Intriguingly, a recent meta-analysis of multiple population-based studies revealed a significantly lower prevalence of ERM in current smokers compared to non-smokers, while no significant difference was found between past and non-smokers[33]. The mechanisms of lower ERM prevalence among current smokers remains unclear. Since ERM develops mostly in eyes with PVD, we speculate that continued smoking may prevent ERM formation possibly through its inhibitory effects on PVD, although a larger sample size is necessary to confirm the hypothesis.

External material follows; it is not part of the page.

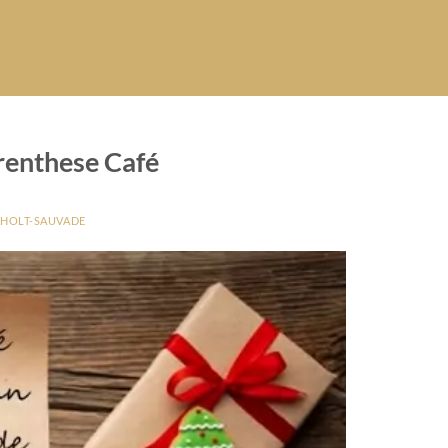
renthese Café
 HOLT-SAUVADE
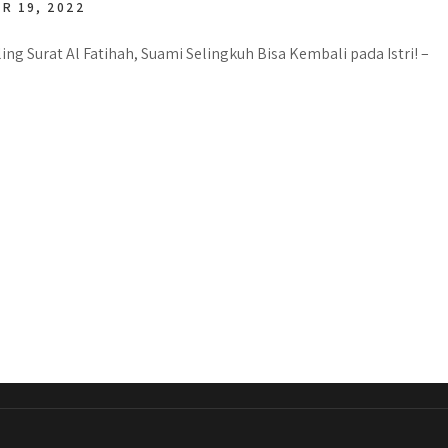
R 19, 2022
ling Surat Al Fatihah, Suami Selingkuh Bisa Kembali pada Istri! –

The other issue raised by the present study is the role of gender for PVD progression. In literature, several studies using biomicroscopy and ultrasonography have reported an association between female gender and higher PVD prevalence[12,15,31], while another study has reported no difference in PVD prevalence between men and women[30]. A recent study using SS-OCT has confirmed higher PVD stages in female eyes, which is consistent with our univariable analysis results[13]. Our results based on multivariable analysis unexpectedly suggested a confounding effect of smoking status in which current smokers are dominantly male. To eliminate the confounding effect by smoking status, analyses were performed in current, past, and non-smokers, separately. In each subgroup, there was no significant association between gender and PVD stages. The conflicting results among different studies may be due to different age groups of the subjects. In two studies (i.e. this study and a previous one[30]) in which no significant effect of gender on PVD was observed, the participants were older than those enrolled in the other studies[12,15,31]. In addition, a recent study compared the area size of vitreomacular attachment between male and female, and disclosed that a significantly smaller area size was observed in females. The study also showed that the gender effect became smaller in older age groups[34]. It suggests that PVD may progress earlier in females than in males, and PVD may be similarly at the final stage in both genders when evaluated in the age of ≧ 65 years old.

There have been various reports on the relationship between DM and PVD. In a population-based study, DM was determined not to be a predisposing factor for PVD[14]. On the other hand, another study reported that DM increases the area of vitreoretinal adhesions[35]. In response, a recent study reported that the presence or absence of DR, but not existence of DM alone, was the determining factor for PVD progression[5]. This present study, in which eyes with DR were excluded, indicates that DM without DR is unlikely to have an effect on PVD.

Several limitations exist in the present study. First, detailed ophthalmic examinations were not performed. Ophthalmic data were collected through questionnaires, fundus photographs, SS-OCT, and SS-OCTA. Images were carefully examined to exclude eyes with pre-existing retinal pathologies and characteristics of high myopia. Although high myopia is related to PVD in younger age groups, it might not be significant in those of older age[14]. Second, we included subjects aged ≧ 65 years, and the findings here are not applicable to younger populations. PVD was found to generally start to progress after the 40 s[36], while prevalence of PVD drastically increases in the 60 s[10,13,14]. Therefore, the findings in this study are considered as a consequence of continued smoking for years. Third, the ethnicity of the subjects in this study was Japanese, and the findings here need to be tested in other ethnicities especially with different smoking habits. Forth, the number of eyes with PVD stages 2 or 3 were relatively low, which implies that the results are mainly based on the extremes of the PVD stages.

In summary, we evaluated factors associated with PVD stages in 1150 elderly eyes. Besides age, lower PVD stages were associated with current smokers. Our multivariable analyses indicate that gender itself is not an independent factor associated with PVD stages in the elderly. Instead, eyes of older females might only appear to be associated with higher PVD stages due to the lower prevalence of current smokers among women compared to men.